DOCUMENT TEXT:
════════════════
- Education: University of Texas at Austin (PhD)
- Known for: Pocket colposcope and Callascope Center for Global Women's Health Technologies WISH consortium
- Awards: IEEE Biomedical Engineering Award (2023) Social Impact Abie Award (2019) Fulbright Global Scholar (2019) SPIE Biophotonics Technology Innovator Award (2020) Optica Michael S. Feld Biophotonics Award (2020)
- Scientific career
- Fields: Biomedical engineering Biophotonics Women's cancers Global health
- Institutions: Duke University
- Website: bme.duke.edu/faculty/nimmi-ramanujam dukegwht.org

= Nimmi Ramanujam =

Biomedical engineer and women's cancer researcher

Nirmala (Nimmi) Ramanujam is an Indian-Malaysian-American biomedical engineer whose research focuses on developing accessible technologies for cervical and breast cancer screening, diagnosis, and treatment in low-resource settings. She is the Robert W. Carr Professor of Engineering and Professor of Cancer Pharmacology and Global Health at Duke University, where she founded the Center for Global Women's Health Technologies (GWHT) in 2013.
════════════════
DATA TO EXAMINE:
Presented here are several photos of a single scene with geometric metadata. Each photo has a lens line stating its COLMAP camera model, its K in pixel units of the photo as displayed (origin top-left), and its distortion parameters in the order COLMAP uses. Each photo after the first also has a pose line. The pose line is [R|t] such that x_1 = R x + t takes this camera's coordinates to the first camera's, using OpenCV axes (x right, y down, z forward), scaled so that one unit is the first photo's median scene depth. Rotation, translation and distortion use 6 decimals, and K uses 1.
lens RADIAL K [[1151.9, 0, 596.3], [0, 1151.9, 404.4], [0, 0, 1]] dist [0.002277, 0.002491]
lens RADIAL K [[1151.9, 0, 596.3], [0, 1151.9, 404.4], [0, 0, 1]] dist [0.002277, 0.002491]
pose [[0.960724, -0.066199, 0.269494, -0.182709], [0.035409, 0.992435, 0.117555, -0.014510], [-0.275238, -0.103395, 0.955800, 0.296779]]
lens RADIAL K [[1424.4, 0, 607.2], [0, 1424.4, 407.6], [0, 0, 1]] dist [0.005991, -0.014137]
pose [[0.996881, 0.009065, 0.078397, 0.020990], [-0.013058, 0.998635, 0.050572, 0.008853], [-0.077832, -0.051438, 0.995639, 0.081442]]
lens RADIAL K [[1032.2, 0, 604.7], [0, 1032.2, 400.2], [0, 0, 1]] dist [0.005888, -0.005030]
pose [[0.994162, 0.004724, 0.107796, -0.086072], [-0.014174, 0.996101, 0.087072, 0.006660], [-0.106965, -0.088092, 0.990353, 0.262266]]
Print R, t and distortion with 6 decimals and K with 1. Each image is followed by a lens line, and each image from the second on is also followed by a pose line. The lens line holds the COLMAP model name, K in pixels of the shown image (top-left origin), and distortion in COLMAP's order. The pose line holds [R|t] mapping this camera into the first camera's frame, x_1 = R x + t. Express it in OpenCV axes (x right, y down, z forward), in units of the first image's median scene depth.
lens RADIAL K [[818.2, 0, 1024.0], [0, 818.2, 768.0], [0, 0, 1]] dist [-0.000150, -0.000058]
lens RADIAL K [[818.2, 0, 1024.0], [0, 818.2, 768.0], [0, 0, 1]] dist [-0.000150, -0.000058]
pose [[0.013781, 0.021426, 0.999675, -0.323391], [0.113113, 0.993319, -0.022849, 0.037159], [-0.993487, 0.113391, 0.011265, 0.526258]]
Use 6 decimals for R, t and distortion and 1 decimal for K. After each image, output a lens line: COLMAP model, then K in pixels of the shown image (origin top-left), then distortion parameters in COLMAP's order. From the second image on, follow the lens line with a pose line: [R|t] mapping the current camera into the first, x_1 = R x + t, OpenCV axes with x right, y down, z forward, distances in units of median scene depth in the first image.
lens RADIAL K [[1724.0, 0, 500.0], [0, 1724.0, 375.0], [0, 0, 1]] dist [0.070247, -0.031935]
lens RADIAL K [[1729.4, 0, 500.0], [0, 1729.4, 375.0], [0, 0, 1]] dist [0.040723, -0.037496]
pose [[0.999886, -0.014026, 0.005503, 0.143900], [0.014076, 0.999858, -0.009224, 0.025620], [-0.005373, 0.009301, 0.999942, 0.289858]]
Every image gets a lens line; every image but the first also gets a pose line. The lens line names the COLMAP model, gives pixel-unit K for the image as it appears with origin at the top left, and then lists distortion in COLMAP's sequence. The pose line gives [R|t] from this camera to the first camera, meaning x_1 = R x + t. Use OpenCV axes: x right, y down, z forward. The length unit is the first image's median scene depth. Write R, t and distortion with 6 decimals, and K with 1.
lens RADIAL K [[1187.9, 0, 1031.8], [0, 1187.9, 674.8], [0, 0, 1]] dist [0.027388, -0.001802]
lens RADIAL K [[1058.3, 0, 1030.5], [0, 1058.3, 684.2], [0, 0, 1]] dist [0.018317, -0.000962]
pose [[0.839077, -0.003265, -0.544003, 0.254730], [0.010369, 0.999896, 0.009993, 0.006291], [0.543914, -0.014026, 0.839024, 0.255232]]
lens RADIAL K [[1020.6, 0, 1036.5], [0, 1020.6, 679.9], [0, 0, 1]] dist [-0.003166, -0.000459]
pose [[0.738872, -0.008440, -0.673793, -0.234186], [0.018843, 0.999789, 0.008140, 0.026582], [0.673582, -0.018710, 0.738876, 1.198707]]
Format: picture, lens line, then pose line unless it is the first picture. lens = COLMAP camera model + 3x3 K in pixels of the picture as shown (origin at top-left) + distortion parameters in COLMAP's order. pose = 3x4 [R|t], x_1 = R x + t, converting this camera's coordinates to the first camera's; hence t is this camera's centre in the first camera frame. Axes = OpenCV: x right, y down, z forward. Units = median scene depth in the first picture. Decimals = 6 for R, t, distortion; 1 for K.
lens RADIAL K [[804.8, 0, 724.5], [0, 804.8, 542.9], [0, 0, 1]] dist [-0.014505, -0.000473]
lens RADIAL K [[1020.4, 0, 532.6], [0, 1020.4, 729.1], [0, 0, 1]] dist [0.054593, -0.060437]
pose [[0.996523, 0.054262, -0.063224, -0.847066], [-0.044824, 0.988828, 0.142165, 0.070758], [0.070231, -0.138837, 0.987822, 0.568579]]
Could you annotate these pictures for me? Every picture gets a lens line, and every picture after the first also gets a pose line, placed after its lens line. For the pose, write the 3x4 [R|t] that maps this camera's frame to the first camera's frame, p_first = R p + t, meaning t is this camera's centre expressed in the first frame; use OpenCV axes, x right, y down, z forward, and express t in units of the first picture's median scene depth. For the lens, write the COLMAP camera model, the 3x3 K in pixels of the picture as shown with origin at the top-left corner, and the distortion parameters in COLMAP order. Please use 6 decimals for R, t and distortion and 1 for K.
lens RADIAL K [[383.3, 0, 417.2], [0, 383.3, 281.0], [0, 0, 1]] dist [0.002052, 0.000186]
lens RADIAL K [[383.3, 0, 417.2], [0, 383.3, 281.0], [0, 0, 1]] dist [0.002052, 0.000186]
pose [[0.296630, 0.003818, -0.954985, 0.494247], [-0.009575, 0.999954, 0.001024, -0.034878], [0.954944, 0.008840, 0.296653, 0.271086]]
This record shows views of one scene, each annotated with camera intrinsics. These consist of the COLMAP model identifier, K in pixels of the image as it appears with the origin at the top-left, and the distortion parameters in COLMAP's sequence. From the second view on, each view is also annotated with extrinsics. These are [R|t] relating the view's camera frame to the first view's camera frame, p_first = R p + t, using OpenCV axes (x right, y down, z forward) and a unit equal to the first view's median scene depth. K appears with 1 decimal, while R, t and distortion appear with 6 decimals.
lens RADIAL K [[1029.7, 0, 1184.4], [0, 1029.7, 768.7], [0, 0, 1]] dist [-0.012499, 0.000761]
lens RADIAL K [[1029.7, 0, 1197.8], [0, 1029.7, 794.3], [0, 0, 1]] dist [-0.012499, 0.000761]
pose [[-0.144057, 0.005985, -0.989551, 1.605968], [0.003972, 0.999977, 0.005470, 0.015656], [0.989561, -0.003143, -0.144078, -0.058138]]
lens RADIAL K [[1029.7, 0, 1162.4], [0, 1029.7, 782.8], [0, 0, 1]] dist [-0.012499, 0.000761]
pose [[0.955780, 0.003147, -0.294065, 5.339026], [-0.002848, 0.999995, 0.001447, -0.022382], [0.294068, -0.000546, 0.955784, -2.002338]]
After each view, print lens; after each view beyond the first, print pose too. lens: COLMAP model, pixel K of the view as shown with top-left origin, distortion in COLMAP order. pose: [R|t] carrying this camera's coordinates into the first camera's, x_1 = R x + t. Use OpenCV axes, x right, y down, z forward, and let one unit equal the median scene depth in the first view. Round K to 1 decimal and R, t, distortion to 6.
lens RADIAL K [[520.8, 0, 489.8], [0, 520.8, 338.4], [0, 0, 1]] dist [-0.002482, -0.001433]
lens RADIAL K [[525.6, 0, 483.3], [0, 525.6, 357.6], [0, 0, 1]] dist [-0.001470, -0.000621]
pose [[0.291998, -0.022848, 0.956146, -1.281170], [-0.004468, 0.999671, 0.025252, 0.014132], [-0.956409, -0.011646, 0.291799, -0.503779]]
════════════════
ACTIVITIES:
1 – According to the profile of Nimmi Ramanujam, in what year did she found the Center for Global Women's Health Technologies at Duke University?
2 – Turn the paragraph of the profile of Nimmi Ramanujam that begins "Nirmala (Nimmi) Ramanujam is" into a short bulleted list that keeps its main facts.
3 – Write the next part of the profile of Nimmi Ramanujam, picking up after its last sentence.

RESPONSES TO THE TASKS:
1 – 2013

2 –
- Nirmala (Nimmi) Ramanujam is an Indian-Malaysian-American biomedical engineer.
- Research: accessible technologies for cervical and breast cancer screening, diagnosis and treatment in low-resource settings.
- Position: Robert W. Carr Professor of Engineering and Professor of Cancer Pharmacology and Global Health at Duke University.
- Founded Duke's Center for Global Women's Health Technologies (GWHT) in 2013.

3 –
Ramanujam is a fellow of the National Academy of Inventors, the American Institute for Medical and Biological Engineering, Optica, and the Society of Photo-Optical Instrumentation Engineers, and a Fulbright Global Scholar. In 2023, she received the IEEE Biomedical Engineering Technical Field Award. In 2019, she received the Social Impact Abie Award from AnitaB.org.

== Early life ==
Ramanujam grew up primarily in Kuala Lumpur, Malaysia, with brief periods in Mysore and Bangalore, India. Her mother, a veena player, introduced her to music at a young age, and Ramanujam began studying the instrument at five. She performed on radio broadcasts and at concerts throughout her school years. In interviews, she has described parallels between her musical training and her approach to engineering, noting that both involve envisioning a solution before developing the technical means to achieve it.

== Education and career ==
Ramanujam received her Ph.D. from the University of Texas at Austin. She subsequently held positions as a research scientist and postdoctoral fellow at the University of Pennsylvania and as an assistant professor at the University of Wisconsin–Madison before joining the Department of Biomedical Engineering at Duke University as an associate professor. She was promoted to full professor in 2011.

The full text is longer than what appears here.